[[ GIVEN RECORDS open ]]
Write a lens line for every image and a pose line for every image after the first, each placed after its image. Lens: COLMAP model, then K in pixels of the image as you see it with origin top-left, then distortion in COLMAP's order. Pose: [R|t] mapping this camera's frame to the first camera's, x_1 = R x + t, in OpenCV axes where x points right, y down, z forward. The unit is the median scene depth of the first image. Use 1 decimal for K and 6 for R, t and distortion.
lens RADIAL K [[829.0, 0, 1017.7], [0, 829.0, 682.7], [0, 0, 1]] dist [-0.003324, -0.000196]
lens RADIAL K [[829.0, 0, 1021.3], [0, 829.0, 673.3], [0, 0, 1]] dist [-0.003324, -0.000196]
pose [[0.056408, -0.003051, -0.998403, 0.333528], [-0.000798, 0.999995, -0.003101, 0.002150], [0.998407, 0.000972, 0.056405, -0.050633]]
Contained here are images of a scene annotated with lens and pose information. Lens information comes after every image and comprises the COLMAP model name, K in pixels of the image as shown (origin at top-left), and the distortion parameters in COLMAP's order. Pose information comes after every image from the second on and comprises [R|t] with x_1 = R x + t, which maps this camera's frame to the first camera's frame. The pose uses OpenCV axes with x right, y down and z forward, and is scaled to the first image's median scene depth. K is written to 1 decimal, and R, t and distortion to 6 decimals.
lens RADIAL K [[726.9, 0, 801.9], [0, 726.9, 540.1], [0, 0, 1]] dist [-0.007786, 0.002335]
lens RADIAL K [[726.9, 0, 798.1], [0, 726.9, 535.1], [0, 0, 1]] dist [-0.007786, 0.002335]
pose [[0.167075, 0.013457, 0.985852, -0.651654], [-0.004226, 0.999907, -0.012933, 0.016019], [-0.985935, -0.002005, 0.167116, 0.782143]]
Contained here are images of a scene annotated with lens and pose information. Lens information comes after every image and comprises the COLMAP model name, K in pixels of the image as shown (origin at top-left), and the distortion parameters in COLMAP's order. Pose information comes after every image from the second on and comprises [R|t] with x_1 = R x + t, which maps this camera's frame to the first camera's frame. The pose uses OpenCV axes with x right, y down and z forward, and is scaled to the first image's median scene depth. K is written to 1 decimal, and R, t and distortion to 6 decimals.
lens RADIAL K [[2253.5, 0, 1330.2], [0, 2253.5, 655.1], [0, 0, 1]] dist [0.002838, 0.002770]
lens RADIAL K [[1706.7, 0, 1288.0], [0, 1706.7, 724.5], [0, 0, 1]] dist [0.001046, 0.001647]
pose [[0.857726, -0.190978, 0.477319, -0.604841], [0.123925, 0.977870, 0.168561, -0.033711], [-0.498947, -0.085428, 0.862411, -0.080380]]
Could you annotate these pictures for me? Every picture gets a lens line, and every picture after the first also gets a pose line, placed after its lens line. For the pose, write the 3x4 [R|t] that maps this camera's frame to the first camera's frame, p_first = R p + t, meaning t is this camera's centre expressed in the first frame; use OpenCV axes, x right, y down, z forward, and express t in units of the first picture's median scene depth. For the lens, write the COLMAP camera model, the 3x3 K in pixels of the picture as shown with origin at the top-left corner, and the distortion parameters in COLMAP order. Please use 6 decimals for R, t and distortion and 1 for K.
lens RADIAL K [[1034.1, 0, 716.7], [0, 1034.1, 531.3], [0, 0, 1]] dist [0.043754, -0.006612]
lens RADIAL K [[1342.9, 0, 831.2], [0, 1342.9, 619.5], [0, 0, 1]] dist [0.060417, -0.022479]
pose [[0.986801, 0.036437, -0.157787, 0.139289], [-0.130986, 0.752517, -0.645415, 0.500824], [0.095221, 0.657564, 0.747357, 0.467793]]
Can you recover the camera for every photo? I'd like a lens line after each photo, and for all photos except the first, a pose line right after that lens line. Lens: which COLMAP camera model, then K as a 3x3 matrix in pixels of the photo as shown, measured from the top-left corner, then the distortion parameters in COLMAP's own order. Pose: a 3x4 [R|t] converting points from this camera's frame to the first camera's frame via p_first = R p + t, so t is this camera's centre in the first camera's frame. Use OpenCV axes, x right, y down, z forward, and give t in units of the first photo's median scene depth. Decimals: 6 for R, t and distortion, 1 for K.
[[ GIVEN RECORDS closed ]]
ACTION ITEM
Would you output the full listing exactly as given?

ANSWER FOR THIS EXERCISE
Write a lens line for every image and a pose line for every image after the first, each placed after its image. Lens: COLMAP model, then K in pixels of the image as you see it with origin top-left, then distortion in COLMAP's order. Pose: [R|t] mapping this camera's frame to the first camera's, x_1 = R x + t, in OpenCV axes where x points right, y down, z forward. The unit is the median scene depth of the first image. Use 1 decimal for K and 6 for R, t and distortion.
lens RADIAL K [[829.0, 0, 1017.7], [0, 829.0, 682.7], [0, 0, 1]] dist [-0.003324, -0.000196]
lens RADIAL K [[829.0, 0, 1021.3], [0, 829.0, 673.3], [0, 0, 1]] dist [-0.003324, -0.000196]
pose [[0.056408, -0.003051, -0.998403, 0.333528], [-0.000798, 0.999995, -0.003101, 0.002150], [0.998407, 0.000972, 0.056405, -0.050633]]
Contained here are images of a scene annotated with lens and pose information. Lens information comes after every image and comprises the COLMAP model name, K in pixels of the image as shown (origin at top-left), and the distortion parameters in COLMAP's order. Pose information comes after every image from the second on and comprises [R|t] with x_1 = R x + t, which maps this camera's frame to the first camera's frame. The pose uses OpenCV axes with x right, y down and z forward, and is scaled to the first image's median scene depth. K is written to 1 decimal, and R, t and distortion to 6 decimals.
lens RADIAL K [[726.9, 0, 801.9], [0, 726.9, 540.1], [0, 0, 1]] dist [-0.007786, 0.002335]
lens RADIAL K [[726.9, 0, 798.1], [0, 726.9, 535.1], [0, 0, 1]] dist [-0.007786, 0.002335]
pose [[0.167075, 0.013457, 0.985852, -0.651654], [-0.004226, 0.999907, -0.012933, 0.016019], [-0.985935, -0.002005, 0.167116, 0.782143]]
Contained here are images of a scene annotated with lens and pose information. Lens information comes after every image and comprises the COLMAP model name, K in pixels of the image as shown (origin at top-left), and the distortion parameters in COLMAP's order. Pose information comes after every image from the second on and comprises [R|t] with x_1 = R x + t, which maps this camera's frame to the first camera's frame. The pose uses OpenCV axes with x right, y down and z forward, and is scaled to the first image's median scene depth. K is written to 1 decimal, and R, t and distortion to 6 decimals.
lens RADIAL K [[2253.5, 0, 1330.2], [0, 2253.5, 655.1], [0, 0, 1]] dist [0.002838, 0.002770]
lens RADIAL K [[1706.7, 0, 1288.0], [0, 1706.7, 724.5], [0, 0, 1]] dist [0.001046, 0.001647]
pose [[0.857726, -0.190978, 0.477319, -0.604841], [0.123925, 0.977870, 0.168561, -0.033711], [-0.498947, -0.085428, 0.862411, -0.080380]]
Could you annotate these pictures for me? Every picture gets a lens line, and every picture after the first also gets a pose line, placed after its lens line. For the pose, write the 3x4 [R|t] that maps this camera's frame to the first camera's frame, p_first = R p + t, meaning t is this camera's centre expressed in the first frame; use OpenCV axes, x right, y down, z forward, and express t in units of the first picture's median scene depth. For the lens, write the COLMAP camera model, the 3x3 K in pixels of the picture as shown with origin at the top-left corner, and the distortion parameters in COLMAP order. Please use 6 decimals for R, t and distortion and 1 for K.
lens RADIAL K [[1034.1, 0, 716.7], [0, 1034.1, 531.3], [0, 0, 1]] dist [0.043754, -0.006612]
lens RADIAL K [[1342.9, 0, 831.2], [0, 1342.9, 619.5], [0, 0, 1]] dist [0.060417, -0.022479]
pose [[0.986801, 0.036437, -0.157787, 0.139289], [-0.130986, 0.752517, -0.645415, 0.500824], [0.095221, 0.657564, 0.747357, 0.467793]]
Can you recover the camera for every photo? I'd like a lens line after each photo, and for all photos except the first, a pose line right after that lens line. Lens: which COLMAP camera model, then K as a 3x3 matrix in pixels of the photo as shown, measured from the top-left corner, then the distortion parameters in COLMAP's own order. Pose: a 3x4 [R|t] converting points from this camera's frame to the first camera's frame via p_first = R p + t, so t is this camera's centre in the first camera's frame. Use OpenCV axes, x right, y down, z forward, and give t in units of the first photo's median scene depth. Decimals: 6 for R, t and distortion, 1 for K.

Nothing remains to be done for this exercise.